The wolf turn to easy-graceful-sideways-position straddle is good.

The “grandma can’t get up the way she used to” is better.

But it’s those “Oh don’t worry about it, Jana Bieger, I’ll just keep going, happens all the time” gestures after clawing herself back up onto the beam that really earn the #2 position.

Connection bonus, as far as I’m concerned.

#1: The “Wolfkino”

Could it be any other way?

What Jordan hadn’t counted on is that THE POWER OF THE WOLF CANNOT BE CONTAINED BY MERE MORTALS.

Standing up after the first turn, rather than subduing the wolf like her calculations told her it would, ended up only making the wolf grow stronger and stronger and AHHHHHHHHHHHHHH.

Jordan was found several days later, in a forest clearing, with two small puncture wounds on the back of her neck and no memory of what had happened or who Rhonda Faehn even is.

The case remains unsolved.

11 thoughts on “The Wolf Turns of Nationals, 2017 Edition”

  1. Dealing with the flooding in Houston– this is definitely the funniest thing I’ve seen in a couple of days. Thanks. What’s it going to take for coaches to get these out of routines? They are disasters.

    1. Literally they would have to be devalued in the next code to something “not worth it”. Like of course people are going to use them to get a D or E dance element on beam or floor. Its even showing up in Russia, ie melnikova on beam and floor!!!!

      1. Agreed they would have to be devalued before people would stop doing them. And unfortunately, this post shows (in a hilarious way) why the wolf turn is such a hard element to do well and why it is rated as highly as it is. So unless the FIG decides that it wants to devalue it just for the sake of discouraging it, not going to happen. From an actual difficulty rating, it’s probably correct. Although personally, I feel like an Okino would be easier and more attractive than a triple wolf turn and same for a regular double turn vs the double wolf turn so I’m a little surprised we see the wolf option chosen so often over the upright version.

      2. The best solution would be to deduct the crap out of wolf turns. Obviously with the the exception of Chiles and maybe Locklear, the ones we saw here probably do, but just in general. The only acceptable wolf turns I’ve ever seen have come from Lauren Mitchell and Simone Biles.

      3. @Zyxcba The problem is that even if they started taking large deductions on poorly executed wolf turns, we wouldn’t know since E scores don’t indicate which skills the deductions were taken from.
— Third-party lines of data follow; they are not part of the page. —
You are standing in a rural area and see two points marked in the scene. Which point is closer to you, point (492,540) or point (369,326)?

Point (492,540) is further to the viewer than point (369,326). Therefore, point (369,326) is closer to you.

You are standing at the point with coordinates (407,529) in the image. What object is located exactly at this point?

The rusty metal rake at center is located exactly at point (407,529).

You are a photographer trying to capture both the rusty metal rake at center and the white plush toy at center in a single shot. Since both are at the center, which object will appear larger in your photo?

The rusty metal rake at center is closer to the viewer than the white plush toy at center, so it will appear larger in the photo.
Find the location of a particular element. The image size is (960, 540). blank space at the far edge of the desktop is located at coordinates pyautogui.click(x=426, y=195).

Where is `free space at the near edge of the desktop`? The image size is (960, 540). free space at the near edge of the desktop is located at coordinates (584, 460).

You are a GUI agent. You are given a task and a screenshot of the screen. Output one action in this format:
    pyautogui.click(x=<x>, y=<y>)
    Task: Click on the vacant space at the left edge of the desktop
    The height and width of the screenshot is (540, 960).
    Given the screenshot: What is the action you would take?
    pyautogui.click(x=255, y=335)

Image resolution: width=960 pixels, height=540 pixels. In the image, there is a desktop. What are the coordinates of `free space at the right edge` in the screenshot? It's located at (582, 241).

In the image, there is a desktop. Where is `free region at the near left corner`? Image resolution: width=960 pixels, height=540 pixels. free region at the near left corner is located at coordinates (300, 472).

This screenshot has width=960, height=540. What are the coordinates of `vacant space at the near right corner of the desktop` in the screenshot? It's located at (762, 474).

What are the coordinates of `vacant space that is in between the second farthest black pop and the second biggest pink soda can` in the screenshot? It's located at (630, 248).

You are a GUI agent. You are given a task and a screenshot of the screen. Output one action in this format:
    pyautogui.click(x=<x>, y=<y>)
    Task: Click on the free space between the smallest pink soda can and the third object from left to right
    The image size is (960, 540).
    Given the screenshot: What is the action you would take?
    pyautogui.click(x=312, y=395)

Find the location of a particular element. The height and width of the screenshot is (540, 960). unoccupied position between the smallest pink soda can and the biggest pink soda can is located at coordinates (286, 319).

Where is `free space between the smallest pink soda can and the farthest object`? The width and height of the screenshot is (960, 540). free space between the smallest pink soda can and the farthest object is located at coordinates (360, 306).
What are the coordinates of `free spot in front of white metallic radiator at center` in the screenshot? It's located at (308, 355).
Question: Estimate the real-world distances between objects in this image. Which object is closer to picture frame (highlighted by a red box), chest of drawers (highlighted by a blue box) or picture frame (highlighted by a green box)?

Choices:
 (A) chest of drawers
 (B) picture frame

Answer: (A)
Taking a large deduction for a wolf turn with poor form would only drop a gymnast’s E score several tenths (say maybe around 3 tenths or so) lower than what it would’ve been without the poor wolf turn, and it’s unlikely that we’d be able to look at the E score compared to that of gymnasts who didn’t do a bad wolf turn and say “Oh, she must’ve lost a lot for that wolf turn.” In a routine that’s a minute and a half long, it’s hard to say exactly where a few tenths in deductions came from.

  2. I was just thinking the nice thing about watching a competition like Universiade is that even though the level of gymnastics was much lower and there was ick like Larisa’s layout full, we didn’t have to deal with another onslaught of wolf turns and terrible side leaps. The US is still well ahead of the field in awful, code-friendly dance elements. Unfortunately I think it will take the entire world looking like a mini-US nationals for the FIG to do anything about it, but we can always hope.

    All hail the Wolfkino though. That one can stay.

  3. My internet was extremely slow today and it took like 12 minutes for the gifs to load. So i read your descriptions and tried to imagine what those wolf turns would look like.
    But then the gifs appeared!! They were even more hilariously absurd than i could have imagined! This was another excellent post haha. It kind of made me appreciate wolf turns (as the comedy gold that they are).

  4. Kudos to Riley since her wolfturns are slmost watchable (supposing she finishes it correctly). Others are just horrible. It highlights bad feet (talking about you, Alyona).

  5. Looking at these, how many of these wolf turns got D credit as intended? Any D score CSI experts out there?

    I’d say the ones that *deserved* full credit were:
    None.

    But:
    Locklear came close with her triple, though I’d say that wasn’t a low enough squat throughout the whole turn.
    Smith obvs got credited because 15.3 or whatever, but Idk if I’d even give her a single, her squat was so high.

    Looking at turns like Shennikova’s, does she get the skill at all if she falls without putting her foot down? Is she at risk for not fulfilling the turn credit in the CR?

    If you don’t finish your wolf turn in wolf position, do you get D credit for it?

    My point being, if this wasn’t domestic scoring, would the risk really be worth the potential reward when hit?

  6. The wolf turns on FX all being choreographed into roll out somehow make it look even worse. My husband asked me if everyone was covering falls or if they were supposed to be on the FX and he couldn’t tell because the turns were so out of control! 😂😂😂 It’s funny but also awful.

  7. I was hoping to heck that you’d include Jordan’s on this list. Was not disappointed to see it #1. It really is an example of something being so bad it actually becomes good. I think this should be added to the Code. The “Chiles”. A 4 and 1/4 spin on beam starting in wolf position, ending in standing.